## begin

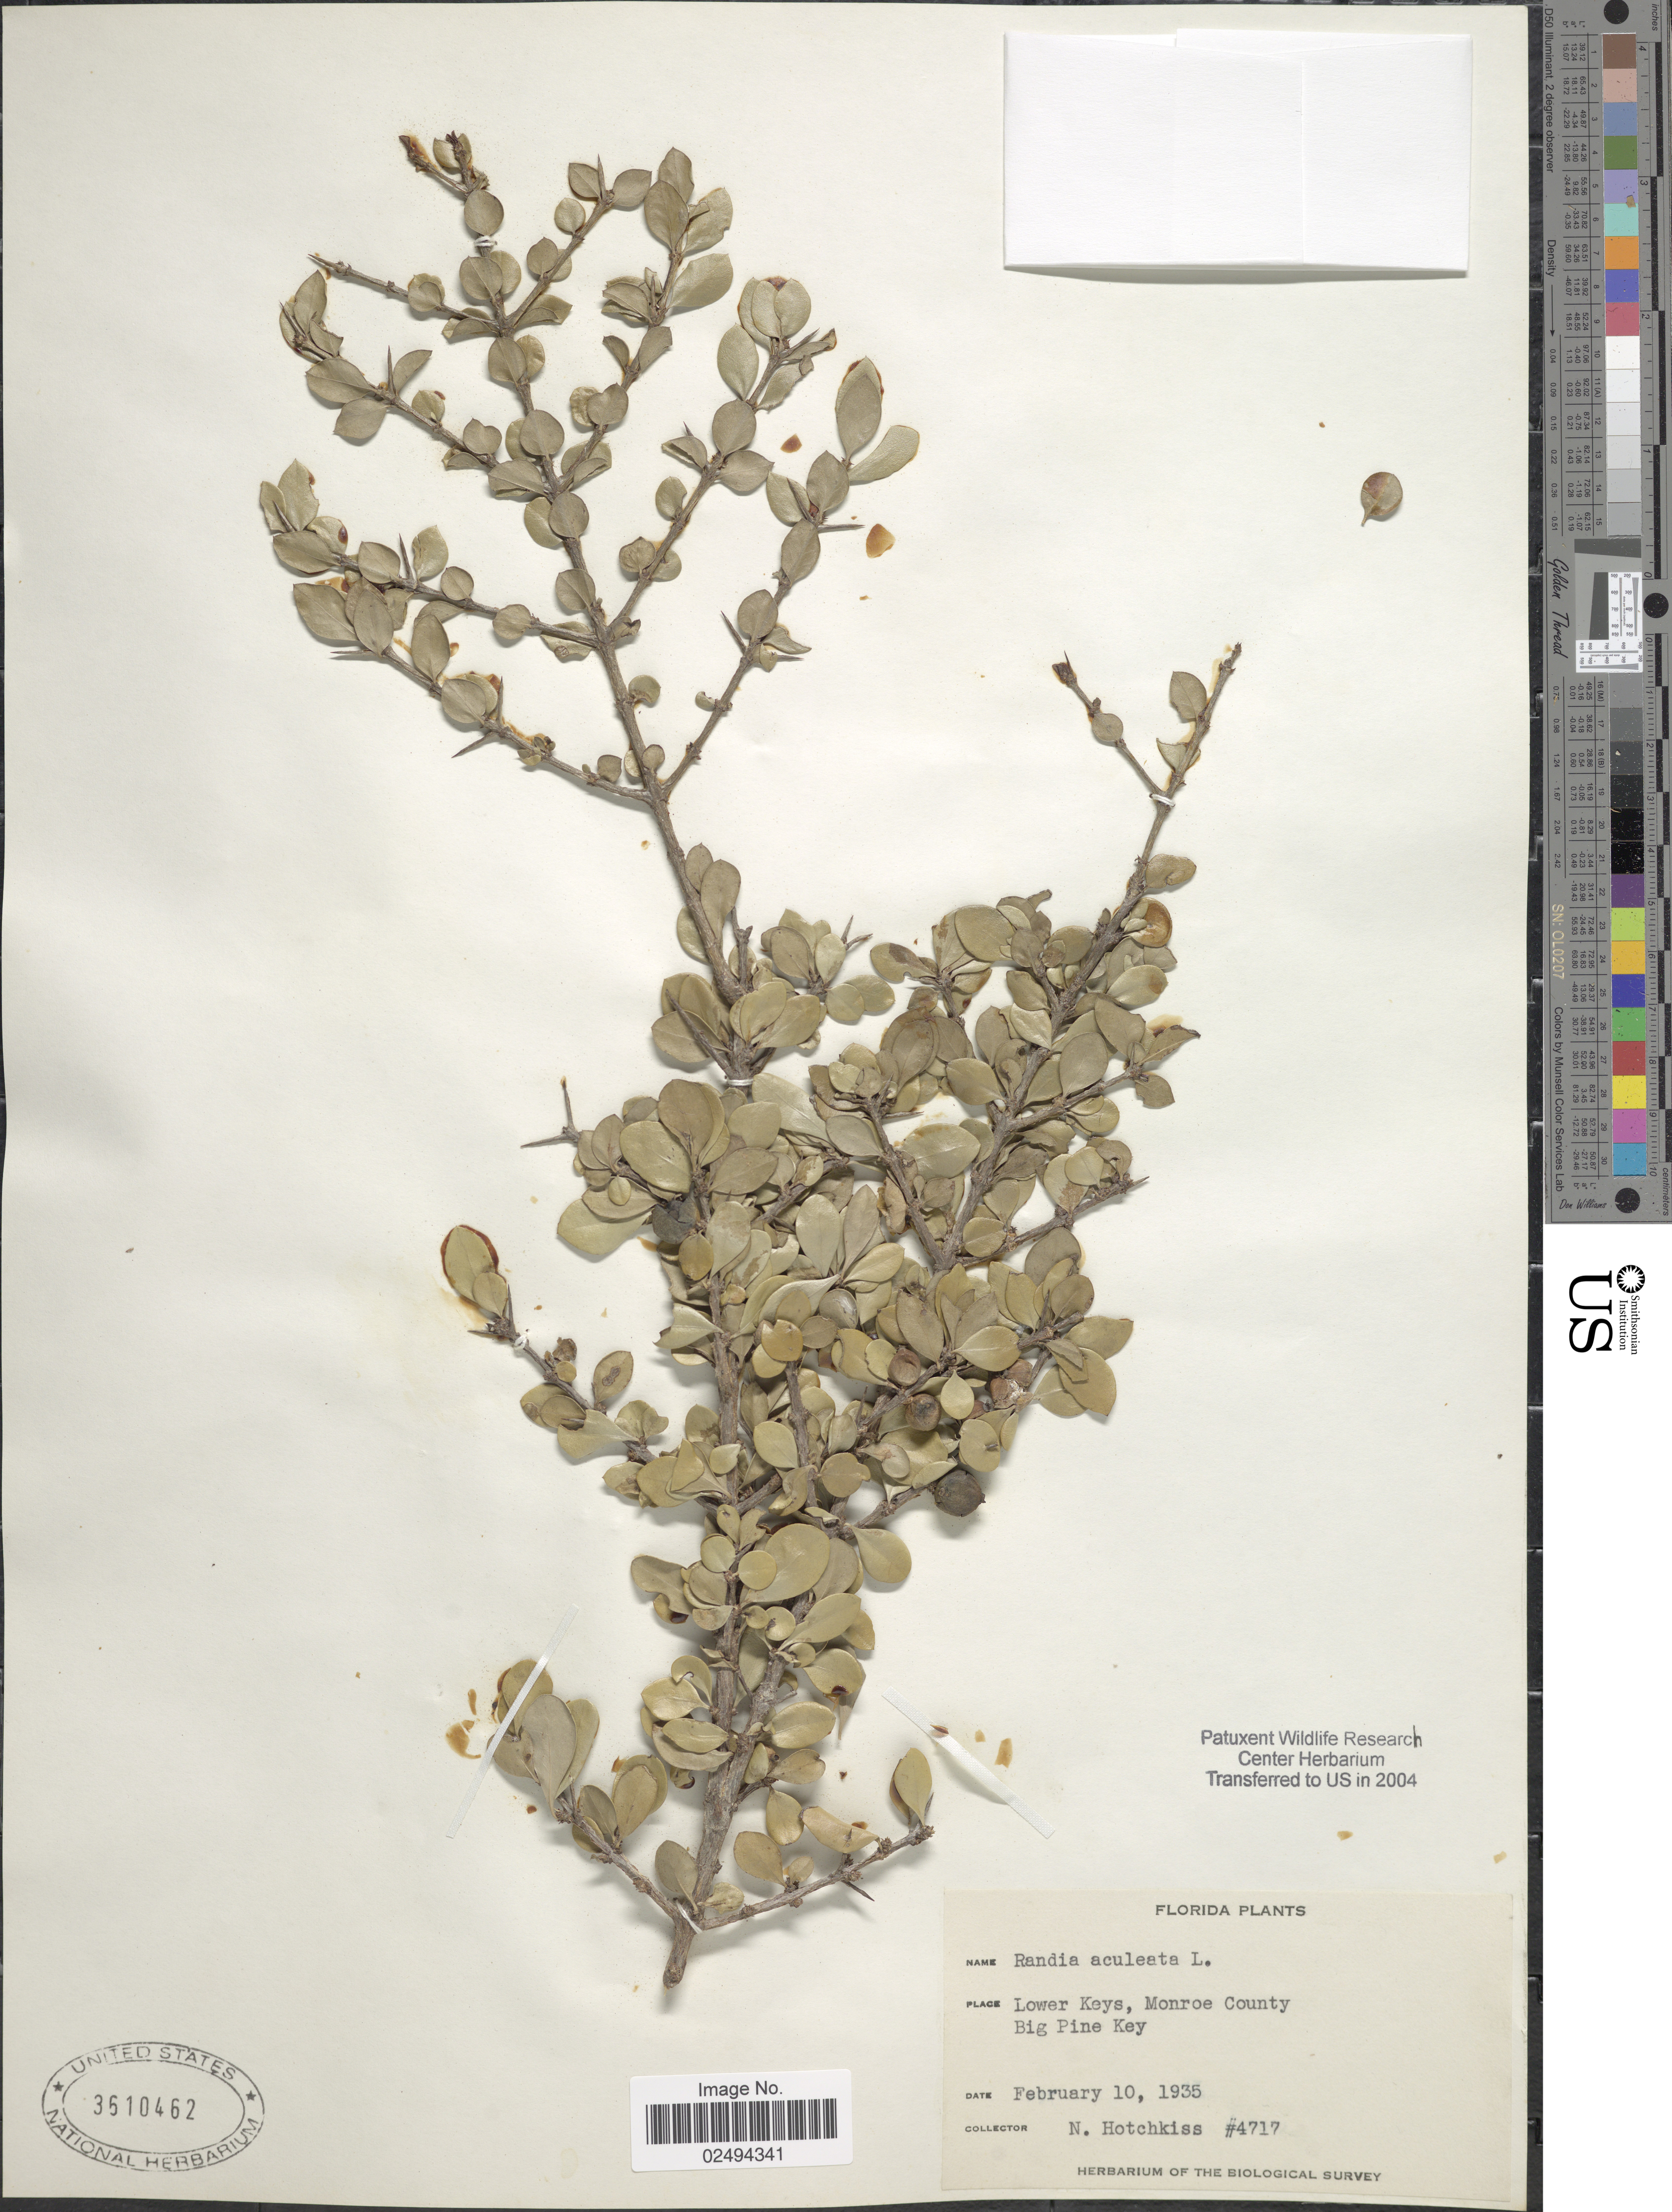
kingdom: Plantae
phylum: Tracheophyta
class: Magnoliopsida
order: Gentianales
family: Rubiaceae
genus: Randia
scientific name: Randia aculeata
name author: L.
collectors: N. Hotchkiss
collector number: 4717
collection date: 1935-02-10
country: United States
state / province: Florida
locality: Lower Keys, Monroe County Big Pine Key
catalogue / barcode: US 3610462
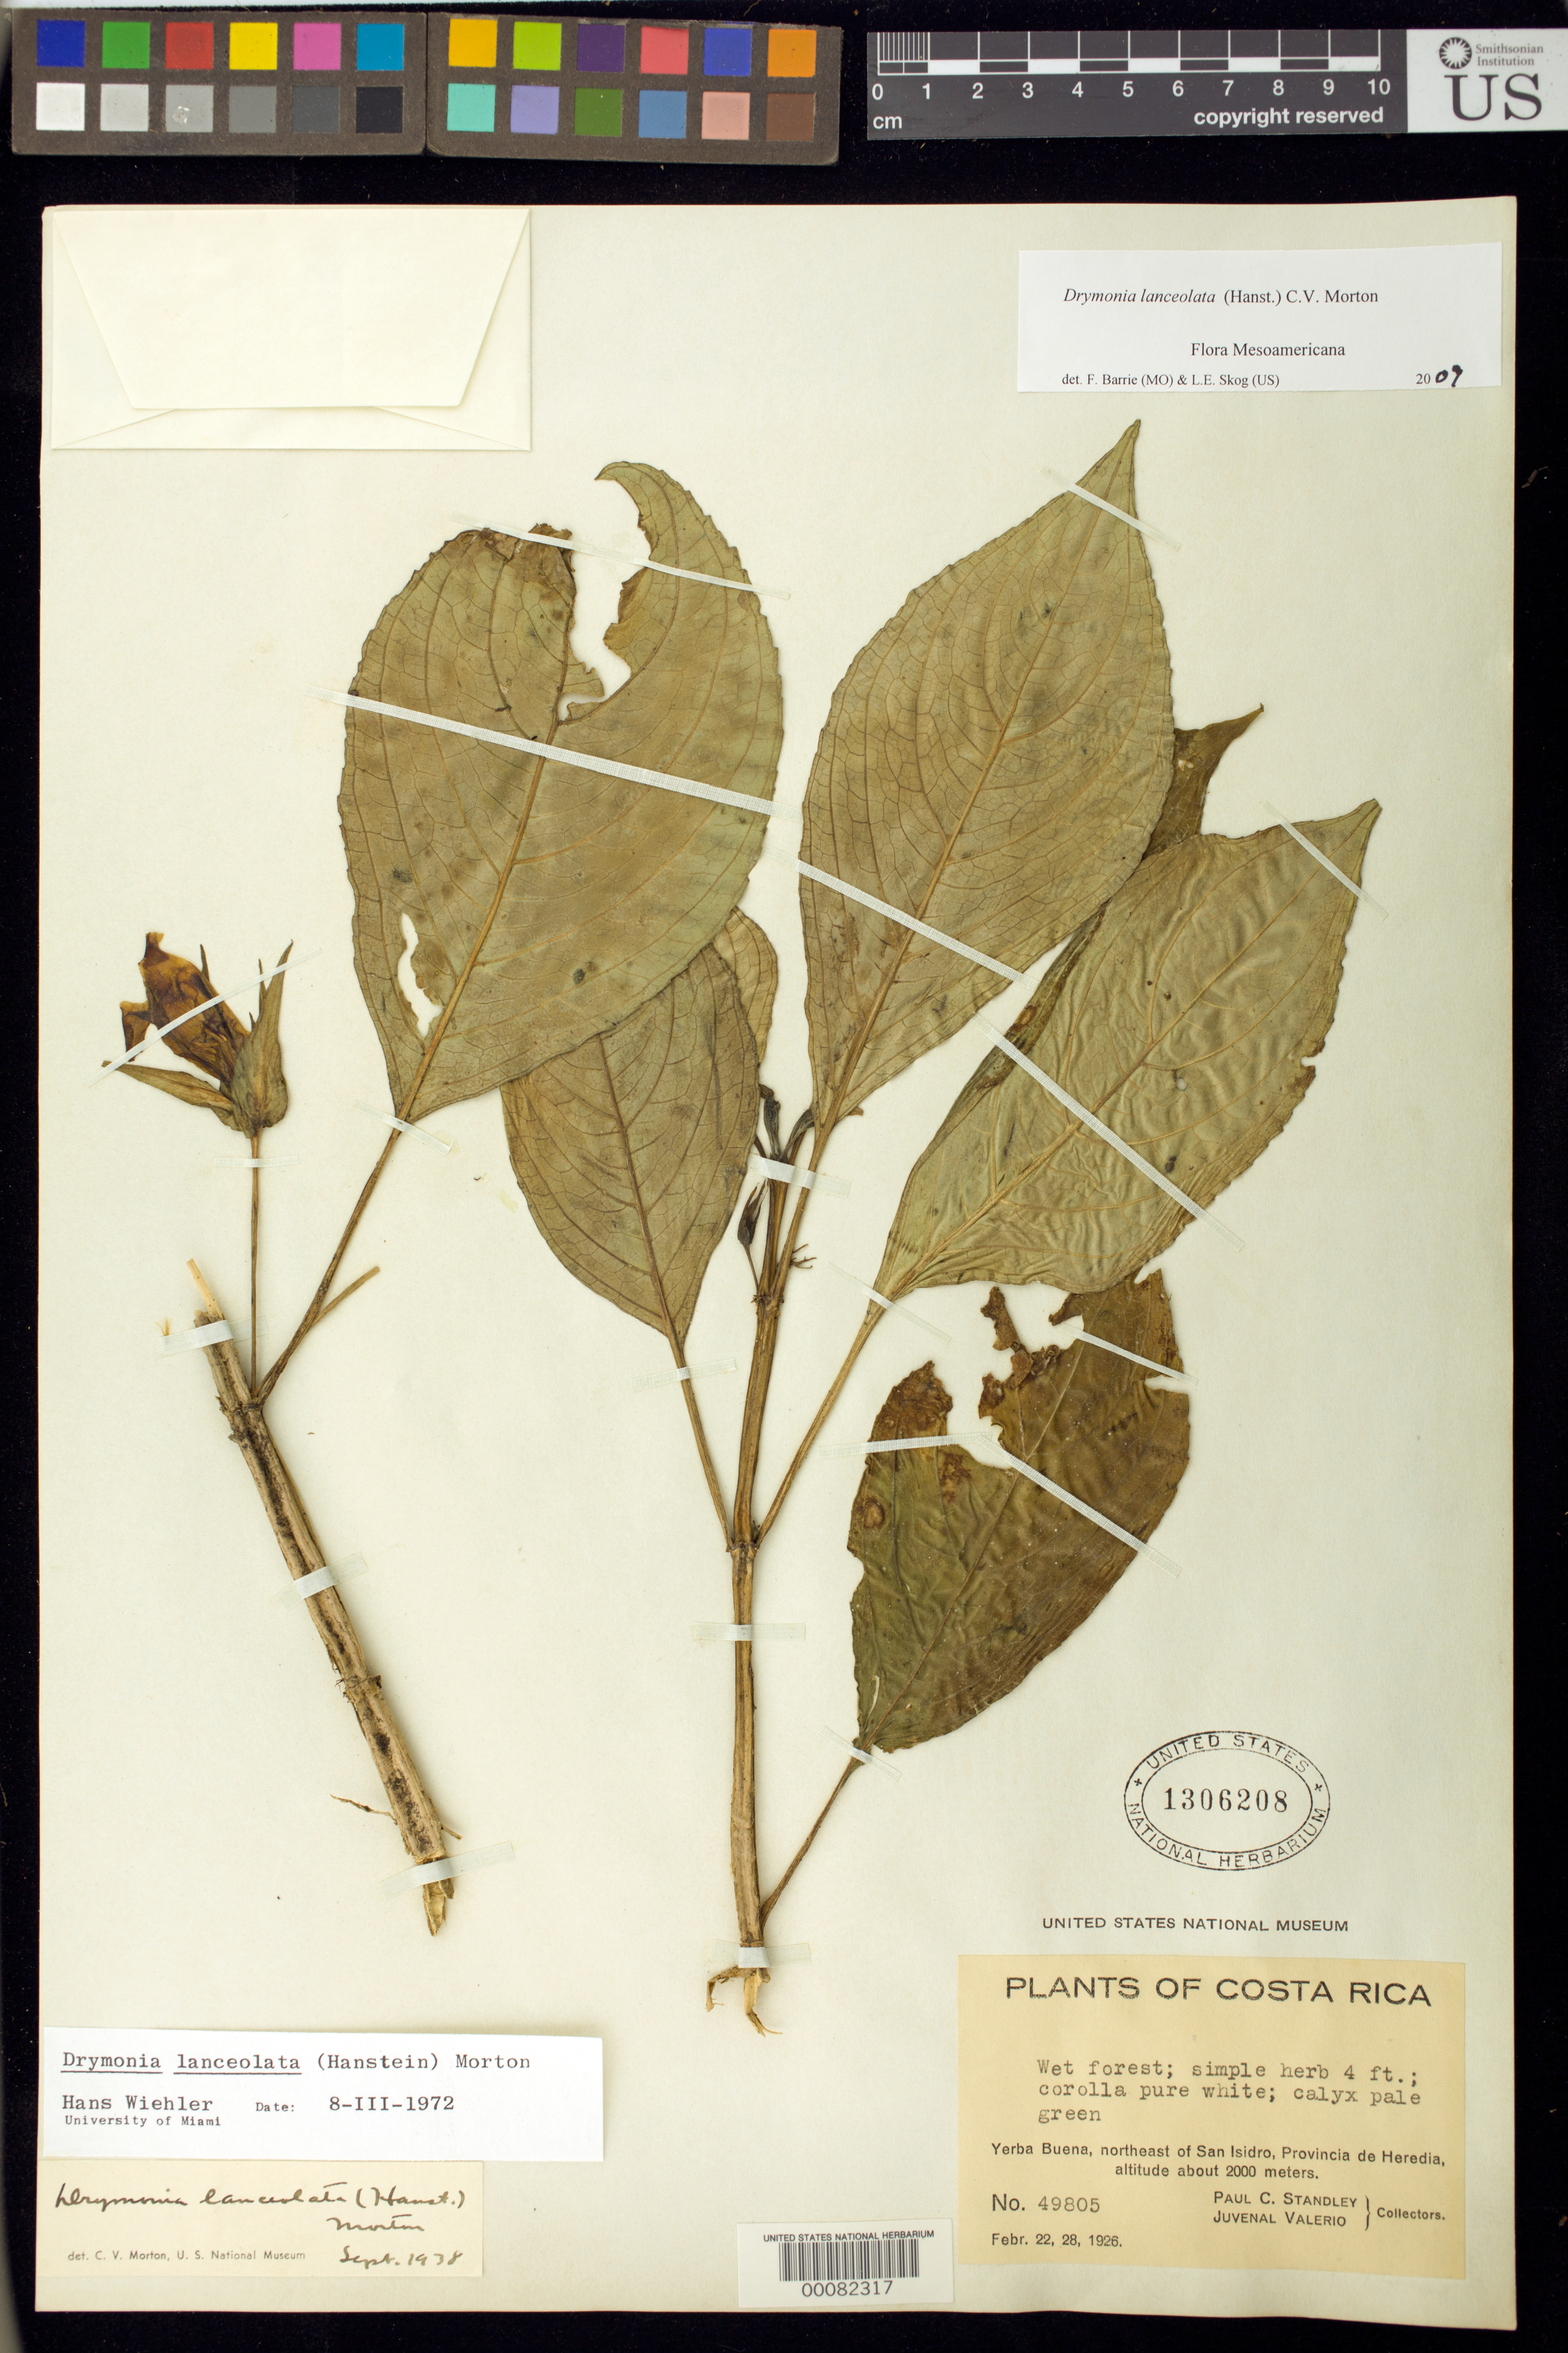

## end

● **REQUEST**
Copy out every line of the listing above word for word, leaving out the pictures.

● **REPLY TO THE TASK**
kingdom: Plantae
phylum: Tracheophyta
class: Magnoliopsida
order: Gentianales
family: Rubiaceae
genus: Randia
scientific name: Randia aculeata
name author: L.
collectors: N. Hotchkiss
collector number: 4717
collection date: 1935-02-10
country: United States
state / province: Florida
locality: Lower Keys, Monroe County Big Pine Key
catalogue / barcode: US 3610462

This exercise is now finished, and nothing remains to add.